◆ **ABOUT THIS EXERCISE**
Restate the data below word for word, and let no image into your version.

(Recorded data)

BEGIN

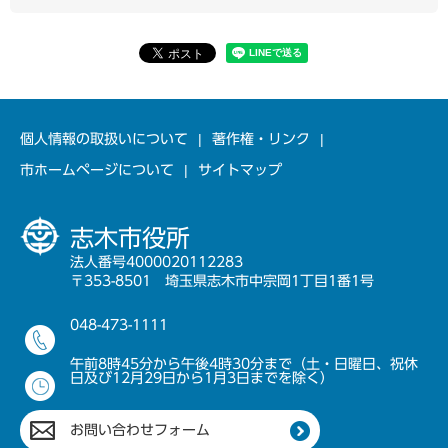
個人情報の取扱いについて
著作権・リンク
市ホームページについて
サイトマップ
志木市役所
法人番号4000020112283
〒353-8501 埼玉県志木市中宗岡1丁目1番1号
048-473-1111
午前8時45分から午後4時30分まで（土・日曜日、祝休
日及び12月29日から1月3日までを除く）
お問い合わせフォーム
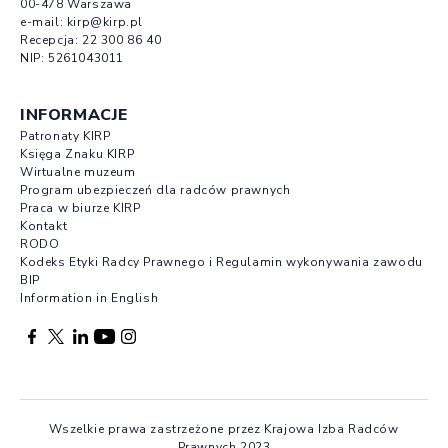
00-478 Warszawa
e-mail:
kirp@kirp.pl
Recepcja:
22 300 86 40
NIP: 5261043011
INFORMACJE
Patronaty KIRP
Księga Znaku KIRP
Wirtualne muzeum
Program ubezpieczeń dla radców prawnych
Praca w biurze KIRP
Kontakt
RODO
Kodeks Etyki Radcy Prawnego i Regulamin wykonywania zawodu
BIP
Information in English
Facebook otwierany w nowej karcie
Profil X otwierany w nowej karcie
Profil LinkedIn otwierany w nowej karcie
Profil YouTube otwierany w nowej karcie
Profil Instagram otwierany w nowej karcie
Wszelkie prawa zastrzeżone przez Krajowa Izba Radców
Prawnych 2023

END

◆ **SOLUTION TO THIS TASK**
個人情報の取扱いについて
著作権・リンク
市ホームページについて
サイトマップ
志木市役所
法人番号4000020112283
〒353-8501 埼玉県志木市中宗岡1丁目1番1号
048-473-1111
午前8時45分から午後4時30分まで（土・日曜日、祝休
日及び12月29日から1月3日までを除く）
お問い合わせフォーム
00-478 Warszawa
e-mail:
kirp@kirp.pl
Recepcja:
22 300 86 40
NIP: 5261043011
INFORMACJE
Patronaty KIRP
Księga Znaku KIRP
Wirtualne muzeum
Program ubezpieczeń dla radców prawnych
Praca w biurze KIRP
Kontakt
RODO
Kodeks Etyki Radcy Prawnego i Regulamin wykonywania zawodu
BIP
Information in English
Facebook otwierany w nowej karcie
Profil X otwierany w nowej karcie
Profil LinkedIn otwierany w nowej karcie
Profil YouTube otwierany w nowej karcie
Profil Instagram otwierany w nowej karcie
Wszelkie prawa zastrzeżone przez Krajowa Izba Radców
Prawnych 2023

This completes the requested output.